Category Archives: electonics

Sad News in the Fishing World

from Lowrance

Darrell J. Lowrance: 1938 – 2019

We are deeply saddened to share news of the passing of Darrell J. Lowrance, founder of the Lowrance brand.

Darrell served as President and CEO of Lowrance Electronics from 1964 to 2006, and was responsible for many breakthroughs in the industry.

In addition to inventing the first recreational sonar product for anglers, the Fish-Lo-K-Tor — known fondly as the “Little Green Box”, he led the development of the first graph recorder, the first integrated sonar/GPS unit, and many others. These innovations form the foundation of today’s Lowrance products and vision.

The first commercial depthfinder from Lowrance

As a leader in the fishing and marine community, Darrell was a member of the Board of Directors for AFTMA (American Fishing Tackle Manufacturers Association – later to become the American Sport fishing Association) from 1978-1986, and again in 1988. He was inducted into the Bass Fishing Hall of Fame in 2013.

“With his passing, the world has lost a great man and a true visionary,” said Leif Ottosson, Navico CEO. “Darrell’s passion for fishing, design, and his dedication to driving the marine electronics industry forward led to innovative ideas and products that have shaped the fishing experiences for millions of anglers globally during the past 60 years.”

In memory of Darrell’s work, many of the competitors at the Knoxville Bassmaster Classic last weekend wore commemorative blue ribbons during Sunday’s final weigh-in.

We mourn this loss and we offer our sincere condolences to Darrell’s wife, Kathleen, and to his family.

Team Lowrance

Fished Germany Creek

On Saturday I fished in Germany Creek where my boat club is located. I sent several hours idling around playing with electronics, working with my Lowrance Carbon side and down scan that I finally got working right. It showed me rocks, brush and stumps on places I have fished for years but did not know were there.

I caught three keepers, one on a crankbait and two on a Carolina Rig. The sunny day had a good many fishermen on the water and some pleasure boaters, too. Clarks Hill is well stocked with stripers and hybrids and that is what most were trying to catch, but there was at least one tournament, too.

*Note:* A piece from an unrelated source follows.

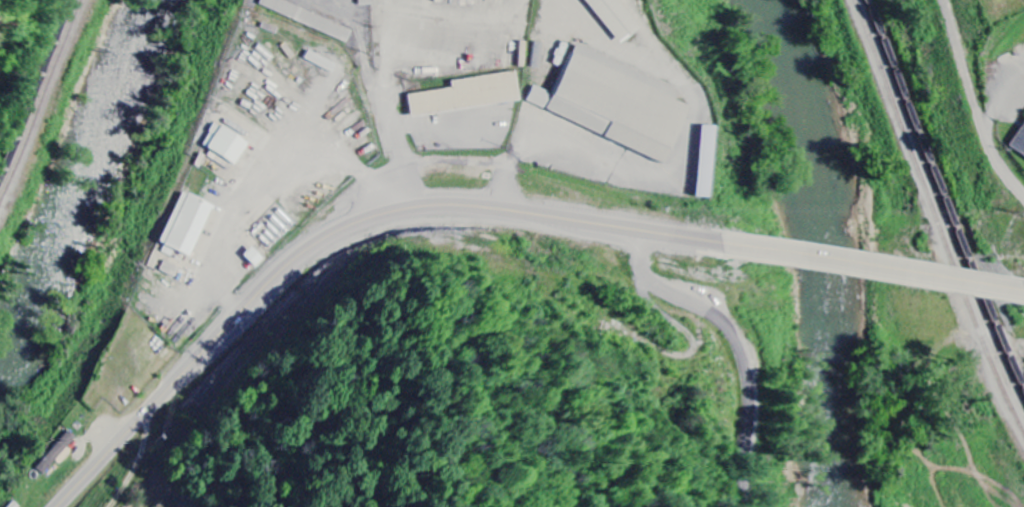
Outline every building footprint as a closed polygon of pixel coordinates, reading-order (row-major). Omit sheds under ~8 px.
[(349,43),(354,31),(279,0),(263,0),(260,7),(349,43)] [(642,30),(618,0),(586,0),(622,46),(642,30)] [(544,70),(544,44),(535,44),(534,69),(544,70)] [(668,161),(679,132),(674,134),(667,151),(658,148),(651,150),(652,146),(626,136),(626,134),(615,130),(621,128),(622,125),(596,116),(615,109),(621,112),(624,102),(627,111),(629,107),(637,110),(641,99),(644,106),(647,99),(689,115),(691,108),(677,103),(682,89),(576,49),(558,96),(535,87),(527,108),(668,161)] [(413,118),(522,103),(518,73),(453,82),(454,90),(410,96),(413,118)] [(236,168),(250,145),(217,124),(203,146),(236,168)] [(699,199),(712,199),(714,128),(701,128),(699,199)] [(1023,157),(1023,131),(1012,148),(1023,157)] [(214,206),(182,193),(162,244),(166,246),(162,254),(173,258),(175,252),(192,259),(214,206)] [(257,268),(265,261),(254,249),(246,256),(257,268)] [(37,469),(45,475),(60,457),(64,460),(71,452),(67,448),(76,438),(68,432),(37,469)]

Monday was the kind of day I love this time of year. It was cloudy and a little foggy, so everything was muted and quiet. I saw three other boats all day, one of them a group of deer hunters riding to their stands near the lake. It was very peaceful.

Back in the 1970s and 80s I always stayed at the lake Thanksgiving and Christmas holidays, fishing every day. One year I went to my place Christmas afternoon after dinner with my parents and Linda at their house in Dearing. For the next five days I fished every day and never saw another person.

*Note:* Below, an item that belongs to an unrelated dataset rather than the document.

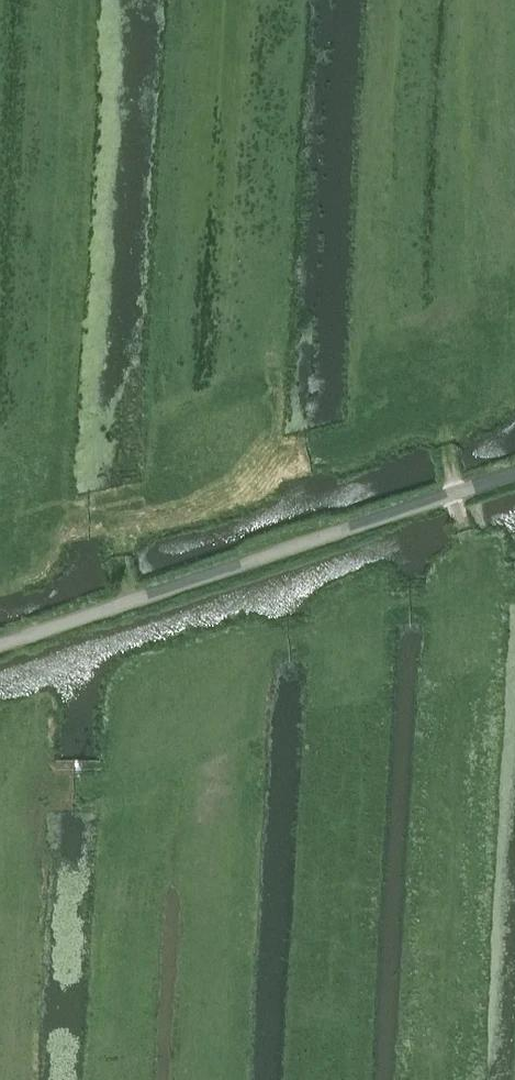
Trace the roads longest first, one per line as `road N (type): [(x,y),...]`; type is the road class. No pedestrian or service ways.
road 1 (unclassified): [(0,643),(514,474)]
road 2 (track): [(457,680),(469,534),(448,453),(454,370)]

I love it. The only reason I saw someone on the sixth day was I had to go into town and get gas for the boat. The lake is a bit more crowded now, but not too bad.

Again on Monday I spent most of my time on the water studying electronics, marking cover and structure I want to fish later. Some of it I knew about. Some of the brush I marked I put out back in the 1970s. Those cedar trees that stay underwater last a long time, and still hold fish.

I again caught three bass, all on a jig and pig off one ditch. It is similar to places Joshua and I fished on the other side of the lake. Bass like sharp drops this time of year and we used to camp at this place and called it the cliffs, since the ditch runs back and had banks that dropped straight down into the water about ten feet below. Those drops continue underwater, too.